Sovereignty unattended is sovereignty lost, and We the People have precious little of it left.
I challenge anyone to argue that our sovereignty isn’t slipping away. Oh, it is ultimately still ours, and we can always reclaim it through revolution, but the outcome of revolution is far dicier than the minimal risk of holding an Article V COS. What is certain is government officials and institutions are exercising sovereign powers never granted.
Through quiet acceptance of rogue federal court decisions and the regulatory and administrative states, We the People silently abandon that which is ours. An as yet unpunished Senior Executive Service/ Deep State/Obama cabal conspired to upturn Article II and all but declared civil war against the United States. Any one of over 600 lower federal judges can veto congressional immigration policy and prevent the President from keeping out or expelling dangerous people. Often, the President cannot even rescind the illegal executive orders of his predecessor.

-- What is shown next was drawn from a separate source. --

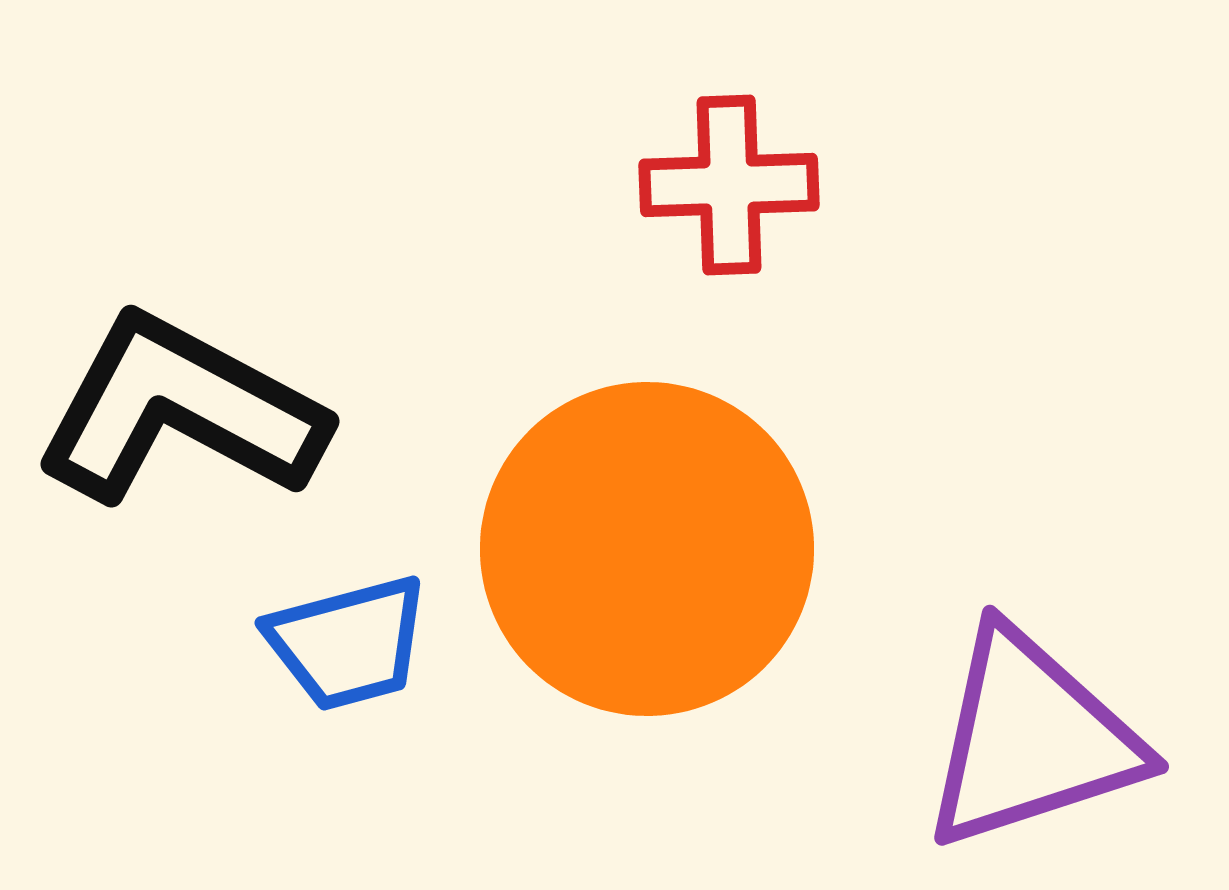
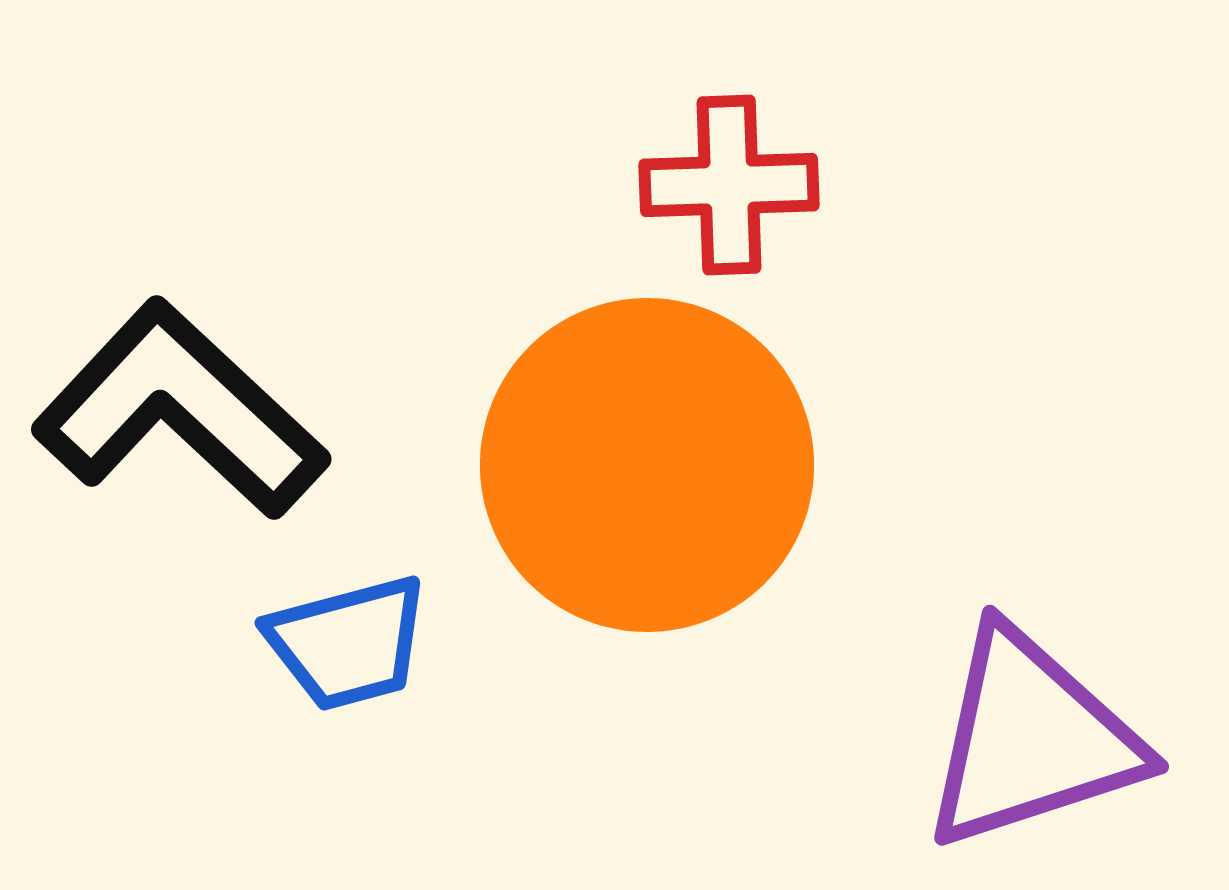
black L-shape: rotated 15 degrees clockwise
orange circle: moved 84 px up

So, what to do? Just keep voting? All despotic rulers rely on elections, and the democrat party is fast perfecting the art of stealing elections, and with it, our sovereignty. Do Article V COS opponents understand sovereignty? From their caterwaulings and dismal assumptions, they cowardly fear more of what MIGHT happen at a COS than what IS happening right now.

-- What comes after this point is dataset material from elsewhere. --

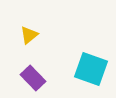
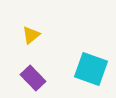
yellow triangle: moved 2 px right
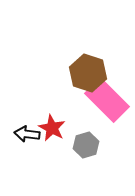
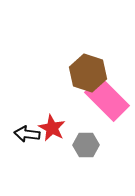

Readers who, like me, appreciate historical support in first principles, will enjoy Chapter III, Section XXV to Algernon Sidney’s Discourses on Government (1698). Here, in a single section in an obscure 17th century book is refreshing wisdom on the nature of men, government, and the vigilance necessary to keep a people free. Article V opponents, those spectators to our national demise who immaturely stand against the measures necessary to repair our republic, would benefit from Sidney.
Simple reason informs us in our daily lives to keep that which is good and discard that which is not. Why do so many deny the same logic applied to government? In words that mirror the Preamble to our Constitution, Sidney wrote that it is our duty “to constitute that which is most conducing to the establishment of justice and liberty.”
Sidney was an English nobleman educated in the Bible and experienced in government. From both he learned that “nothing can be so perfectly framed as government as not to give some testimony of human imbecility, and frequently to stand in need of repairs and amendments. Many things are unknown to the wisest, and the best men can never wholly divest themselves of passions and affections.” Our Framers denied perfection in their Constitution; Article V is testament to their humility.
No natural body, wrote Sidney, including government, was ever so well-tempered and organized as not to be subject to diseases, wounds or other accidents, and to need medicines and other occasional helps as well as nourishment and exercise.
Sidney argued for frequent examination of government to root out intentional or unintentional corruption and mistakes: “Some men observing this, have proposed a necessity of reducing every state, once in an age or two, to the integrity of its first principles. And this being so, those who would admit of no corrections would render errors perpetual and deprive mankind of the benefits of wisdom, industry, experience and the right use of reason.”
Such are the horrid corruptions of our Constitution that no single Article V COS can possibly deal with them all.
It is better to attempt reforms, even at the expense of mistakes, because these can likewise be corrected. There can be no greater mark of a most brutish stupidity than for men to continue in an evil way just because others had brought them into it.
If one nation may justly choose the government that seems best to them, and continue or alter it according to the changes of times and things, the same right must belong to others and nothing can better show the wisdom and virtue or the vices and folly of nations, than the use they make of this right. Consider Sidney vis a vis our Declaration of Independence. Do we not have the right and duty to “alter” a government that’s become “destructive of its ends?”
No nation’s laws were sent from Heaven. They were made by imperfect men according to the light they had. We inherit the same right, and if we find ourselves prejudiced by any laws they made, we are duty-bound to repeal them.
Eternal vigilance is the price of liberty; power is ever stealing from the many to the few. The manna of popular liberty must be gathered each day or it is rotten. The living sap of today outgrows the dead rind of yesterday. The hand entrusted with power becomes, either from human depravity or esprit de corps, the necessary enemy of the people. Only by continued oversight can the democrat in office be prevented from hardening into a despot; only by unintermitted agitation can a people be sufficiently awake to principle not to let liberty be smothered in material prosperity.1
A regular, if not annual Article V COS is the peaceful means at hand to inform the Deep State that We the People are a higher power, and we stand ready to umpire their actions. Imagine the effect! Without reclamation of our sovereignty, America is doomed to Aristotle’s cycle of republican decline first into democracy and ultimately into despotism.
Reference: Sidney, A. (2012). Discourses Concerning Government. Memphis: General Books LLC.